Departments of 1 Neurological Surgery and.
Orthopedic Surgery, University of California, San Francisco, California.
Neurosurg Focus. 2017 Dec;43(6):E8. doi: 10.3171/2017.8.FOCUS17460.
OBJECTIVE Adult spinal deformity (ASD) develops in the setting of asymmetrical arthritic degeneration, and can also be due to iatrogenic causes, such as prior surgery. Many patients who present with ASD have undergone prior spine surgery with instrumentation. Unfortunately, contemporary studies that evaluate the effect of prior surgery or instrumentation on perioperative outcomes, readmission rates, and need for reoperation are lacking. METHODS All ASD patients who underwent a 3-column osteotomy performed by the senior author at the authors' institution for correction of thoracolumbar spinal deformity between 2006 and 2016 were identified. The authors compared surgical outcomes between primary (first-time) and revision cases. Further subgroup analysis was conducted to investigate the effect of the number of prior surgeries (0, 1, 2, 3, 4, and 5 or more) and the presence of spinal instrumentation on outcomes. Multivariate analysis was used to adjust for relevant and significant confounders. RESULTS A total of 300 patients were included; 38.3% of patients were male. The overall perioperative complication rate was 24.7%, and the mean length of hospitalization was 8.2 days. The 90-day readmission rate was 9.0%, and the overall follow-up reoperation rate was 26.7%. There were no significant differences in complication rates (26.6% vs 24.0%, p = 0.645), length of hospitalization (8.7 vs 7.9 days, p = 0.229), readmission rates (11.4% vs 8.1%, p = 0.387), or reoperation rates (26.6% vs 26.7%, p = 0.984) between primary and revision cases. There was no significant difference in wound complications (infections/dehiscence) requiring reoperation (5.1% vs 6.3%, p = 0.683). Subgroup analysis conducted to evaluate the effect of the number of prior spinal surgeries or the presence of spinal instrumentation did not reveal significant differences for the aforementioned surgical outcomes. In adjusted multivariate analysis, there were no significant associations between history of prior surgery (number of prior surgeries and prior instrumentation) and all of the surgical outcomes of interest. CONCLUSIONS The findings from this study suggest that patients who have undergone prior spine surgery with or without instrumentation are not at increased risk for perioperative complications, need for readmission, or reoperation following 3-column osteotomy of the thoracolumbar spine.

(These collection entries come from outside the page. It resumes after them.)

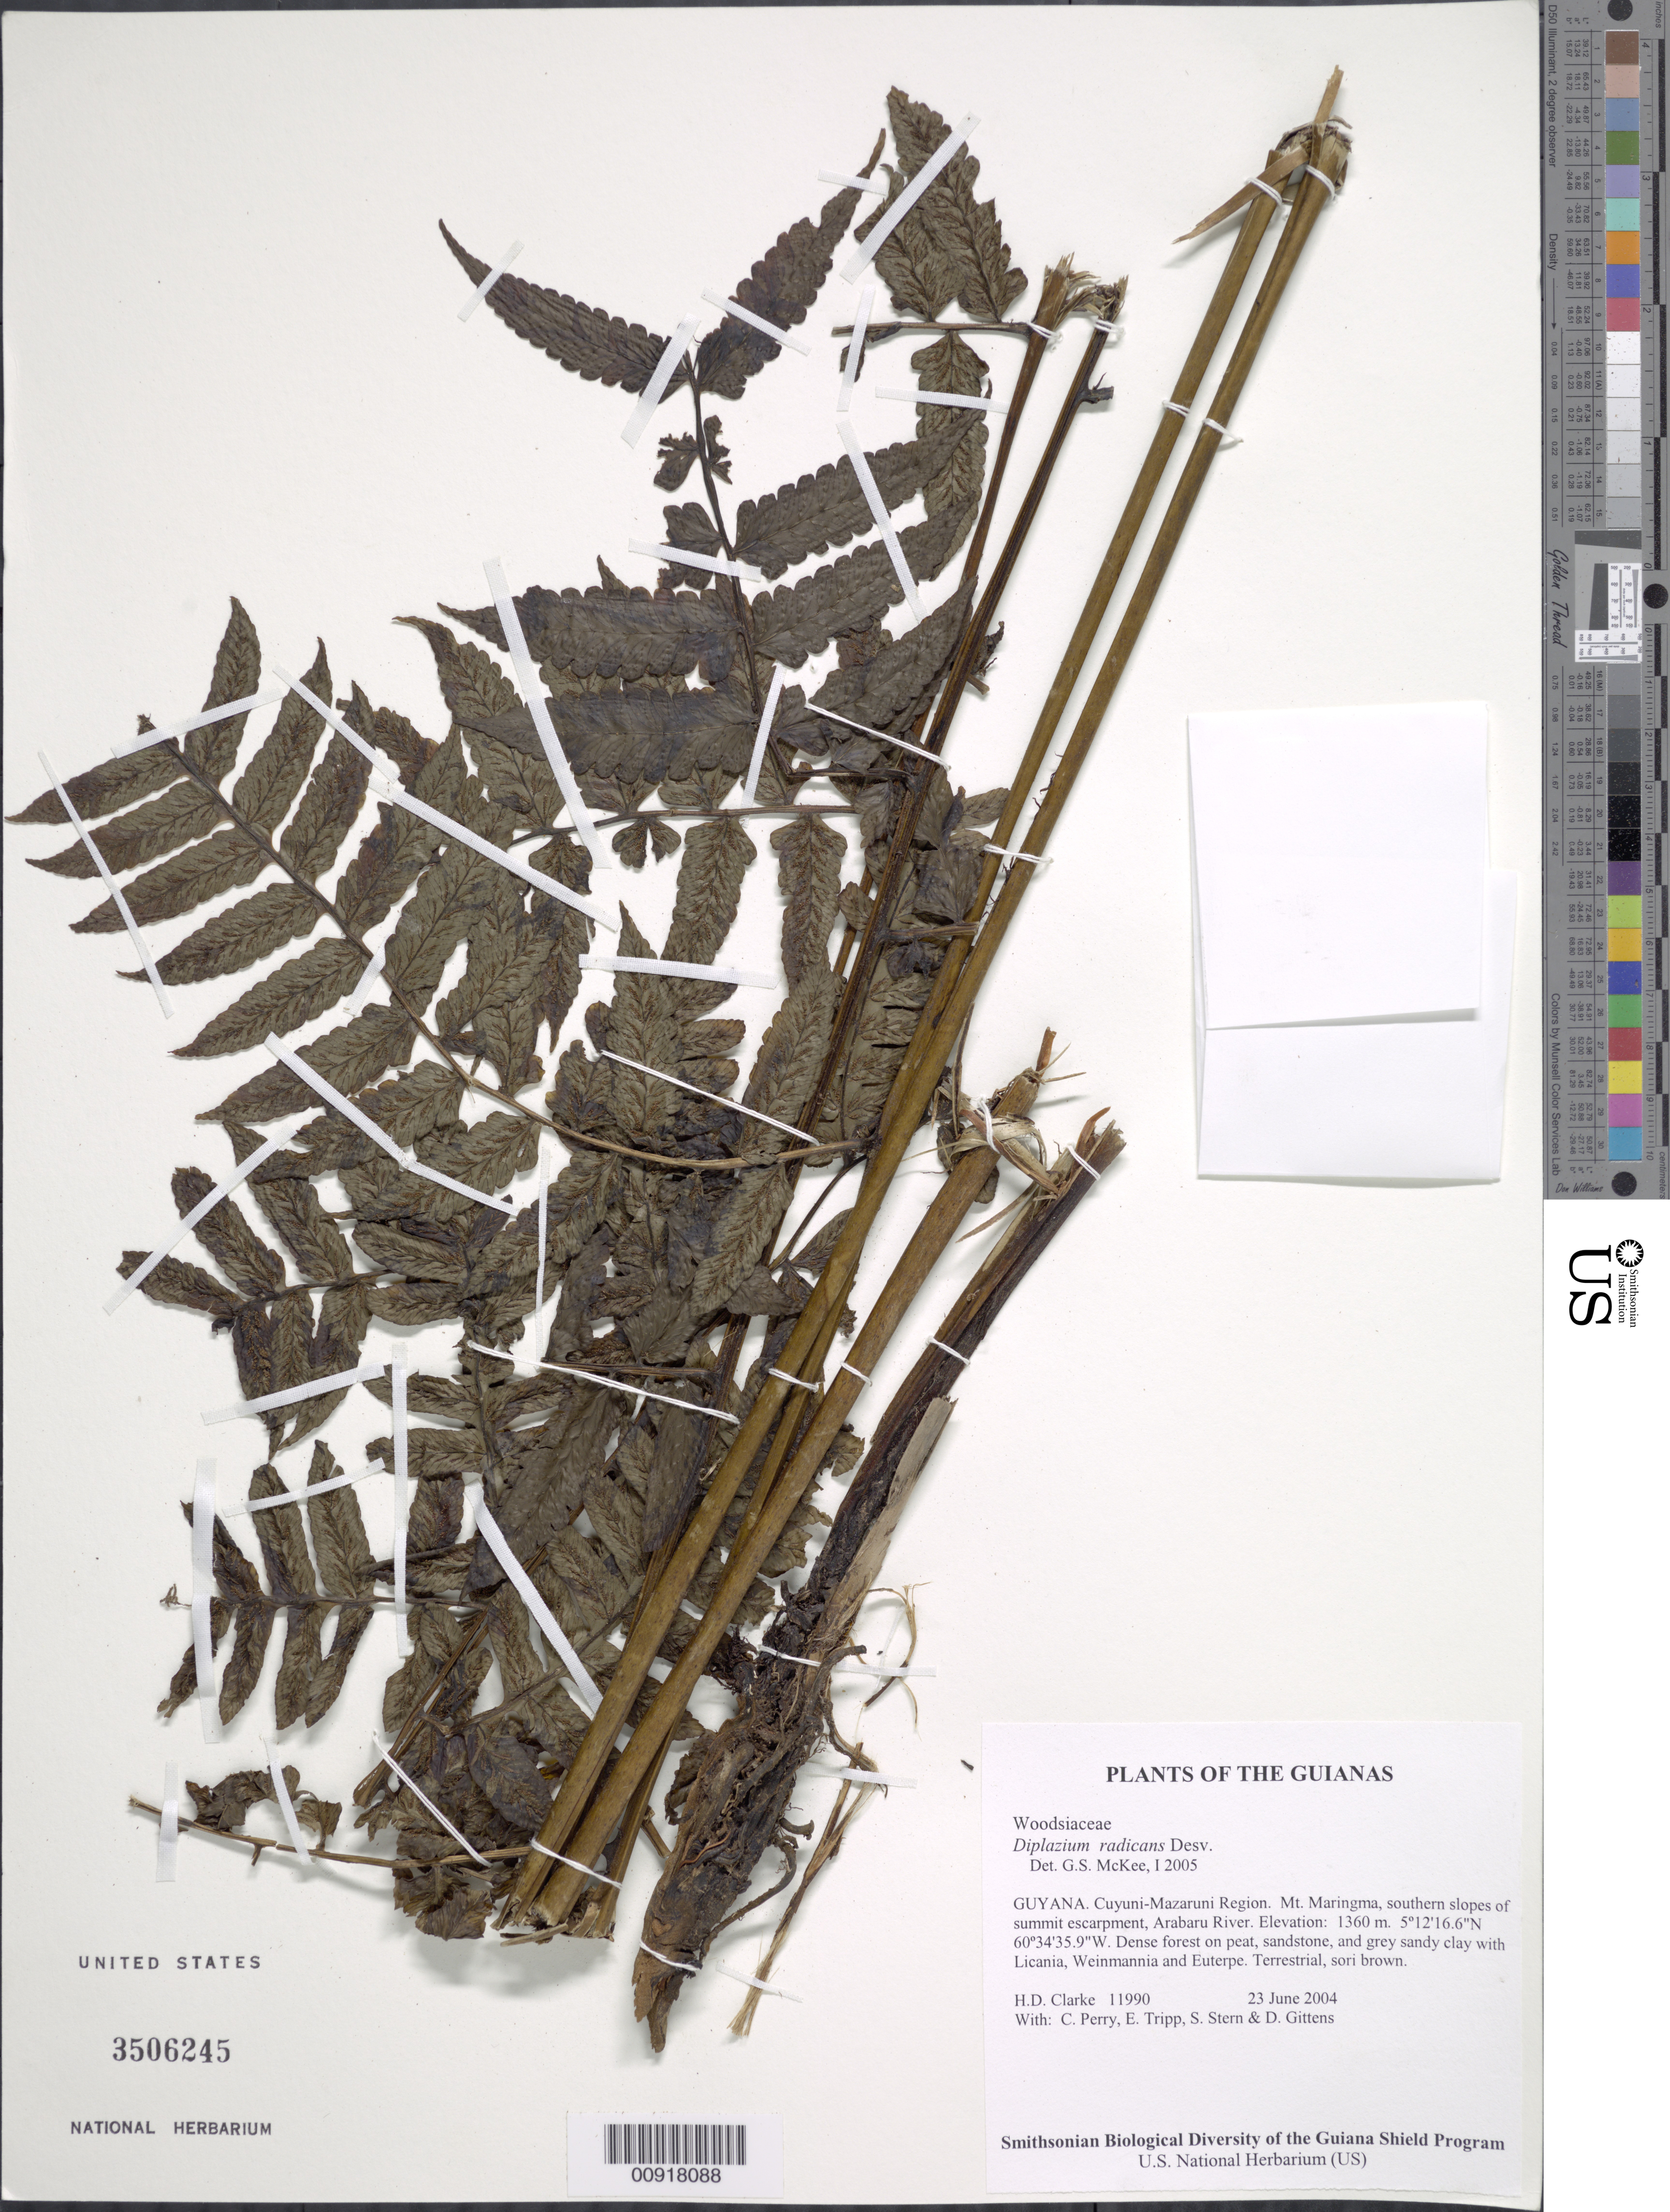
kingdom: Plantae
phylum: Tracheophyta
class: Polypodiopsida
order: Polypodiales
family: Athyriaceae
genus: Diplazium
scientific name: Diplazium radicans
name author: Desv.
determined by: McKee, G. S., (US), NMNH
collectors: H. D. Clarke, C. Perry, E. Tripp, S. R. Stern & D. Gittens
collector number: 11990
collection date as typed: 23 June 2004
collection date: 2004-06-23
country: Guyana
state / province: Cuyuni-Mazaruni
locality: Mt. Maringma, southern slopes of summit escarpment, Arabaru River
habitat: Dense forest on peat, sandstone, and grey sandy clay with Licania, Weinmannia and Euterpe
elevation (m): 1360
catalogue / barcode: US 3506245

成人脊柱畸形(ASD)是在不对称性关节炎退变的基础上发展起来的,也可能是医源性的,如先前的手术。许多出现 ASD 的患者都接受过先前的脊柱手术和器械治疗。不幸的是,目前缺乏评估先前手术或器械对围手术期结果、再入院率和再次手术需求的影响的研究。
本研究回顾性分析了 2006 年至 2016 年期间,作者所在机构的一位资深作者对胸腰椎脊柱畸形患者进行的 3 柱截骨术的所有 ASD 患者。作者比较了初次(首次)和翻修病例的手术结果。进一步的亚组分析旨在研究既往手术次数(0、1、2、3、4 次或更多次)和脊柱器械存在对结果的影响。多变量分析用于调整相关和显著的混杂因素。
共纳入 300 例患者,其中 38.3%为男性。围手术期并发症总体发生率为 24.7%,平均住院时间为 8.2 天。90 天再入院率为 9.0%,总随访再手术率为 26.7%。初次和翻修病例的并发症发生率(26.6%比 24.0%,p=0.645)、住院时间(8.7 比 7.9 天,p=0.229)、再入院率(11.4%比 8.1%,p=0.387)和再手术率(26.6%比 26.7%,p=0.984)均无显著差异。需要再次手术的伤口并发症(感染/裂开)发生率也无显著差异(5.1%比 6.3%,p=0.683)。对既往脊柱手术次数或脊柱器械存在情况进行的亚组分析,并未发现上述手术结果存在显著差异。在调整后的多变量分析中,既往手术史(既往手术次数和既往器械使用)与所有感兴趣的手术结果均无显著关联。
本研究结果表明,接受过脊柱手术(有或无器械治疗)的患者在接受胸腰椎 3 柱截骨术后,围手术期并发症、再入院和再次手术的风险并不增加。